The first objection taken, that the charge is not made with sufficient certainty, nor so plainly and fully described as is required by the Constitution and laws of the State, so far as relates to the use of the general term “ intoxicating liquor,” was considered and overruled in State v. Blaisdell, 33 N. H. 388. It was correctly said in that case, that, as a general rule, it is sufficient, in indictments for misdemeanors, to describe the offence in the words of the statute, [1 Archb. Cr. Plead. 88; Wharton’s Cr. Law 184; Com. v. Odlin, 23 Pick. 275,] and that the practice of thus describing offences like the illegal sale of liquors, was too well settled, and had too long prevailed in this State, to be overthrown, upless shown to be clearly and palpably wrong ; and that it might well be doubted whether it would not be found impracticable effectually to enforce any law regulating or restraining the sale of spirituous and intoxicating liquors, if the government were bound to allege and prove the precise character of the article sold in violation of law.

Nor is there any good foundation for the objection to the use of the terms employed to denote the quantity of liquor alleged to have been illegally sold. A glass of intoxicating liquor, is a phrase as definite and as well understood as any other, and it is wholly immaterial to the defendant, under the law, whether the quantity indicated thereby shall be regarded as precisely half a gill, according to the usage in former times, where it was customary for innholders and other retailers to measure it in a me-*441tallie cup, or as the quantity usually contained in a drinking glass, as a single draught, as is the more general acceptation of the word glass, at the present day. The penalty is imposed for selling any, the smallest quantity, and that penalty is as fully incurred by the sale of two draughts of intoxicating liquor as it would be by the sale of two gills, two pints, or two gallons. The indictment sufficiently describes the offence in language plain and intelligible to the common understanding, and seemed fully to meet the requirements of the Constitution.

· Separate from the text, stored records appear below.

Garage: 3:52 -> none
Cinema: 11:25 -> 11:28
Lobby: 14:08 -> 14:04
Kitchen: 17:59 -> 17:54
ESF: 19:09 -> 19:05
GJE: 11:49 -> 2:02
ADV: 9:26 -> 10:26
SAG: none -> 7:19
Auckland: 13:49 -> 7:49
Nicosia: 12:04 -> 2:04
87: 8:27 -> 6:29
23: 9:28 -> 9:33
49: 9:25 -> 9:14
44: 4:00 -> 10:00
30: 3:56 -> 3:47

The two counts in the indictment, differently describing the same offence, are not objectionable, and the court, under the well settled practice in this State, will not compel the prosecutor to elect upon which he will proceed; and much more will they . not quash the indictment by reason of them. State v. Canterbury and Boscawen, 8 Foster 227, and authorities.

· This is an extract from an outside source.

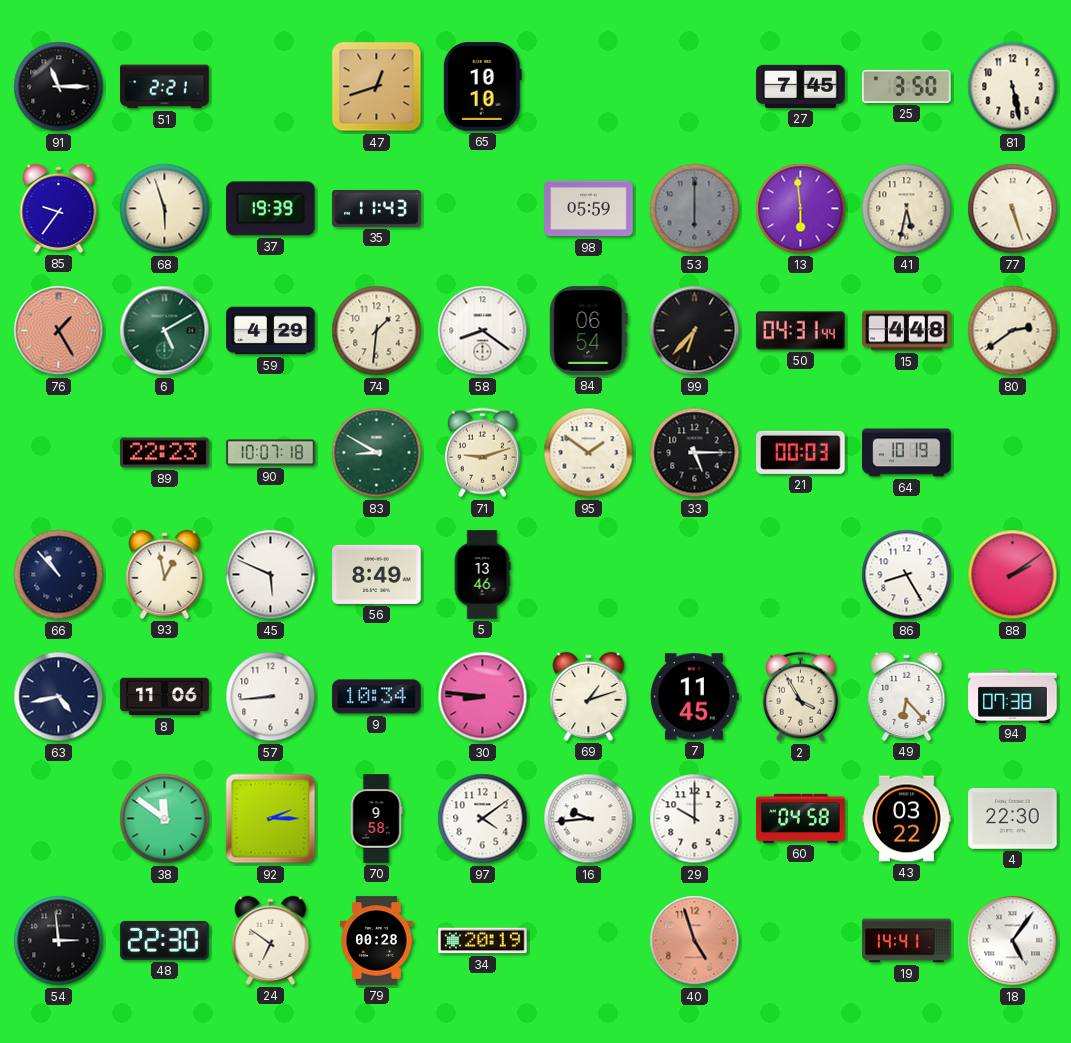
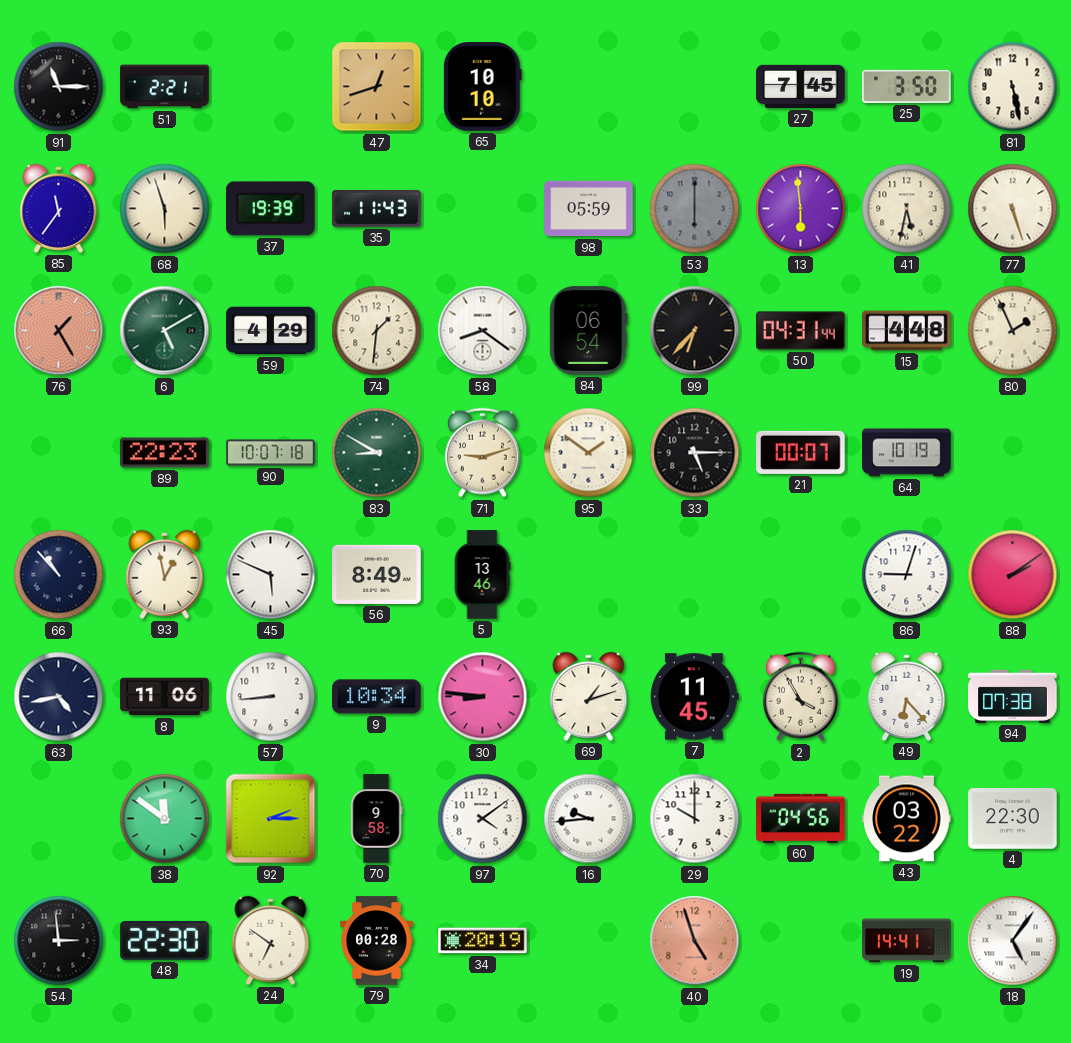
85: 9:36 -> 11:36
80: 2:39 -> 1:56
21: 00:03 -> 00:07
86: 8:25 -> 9:03
60: 04:58 -> 04:56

The several counts are so framed that we think it must have been sufficiently evident from their language and structure, that the same offence was intended to be described in each, even without the distinct admission of the counsel for the government, contained in the case. The objections taken to the informality and insufficiency of the counts, as not describing separate offences with the necessary particularity, must therefore fail.

And there is no defect in the second count, from the want of an allegation that the two glasses of liquor therein described were other and different from those mentioned in the first count. Although indictments for misdemeanors may contain several offences, provided the judgment on each will be the same, [2 D. & E. 96, 106; 3 East 46; 2 Burr. 984] yet, when only a single offence is described in different counts, it is manifestly unnecessary and improper to allege and charge the offence described in each count as distinct and different from that described in all the others.

For these reasons

The motion to quash must be overruled.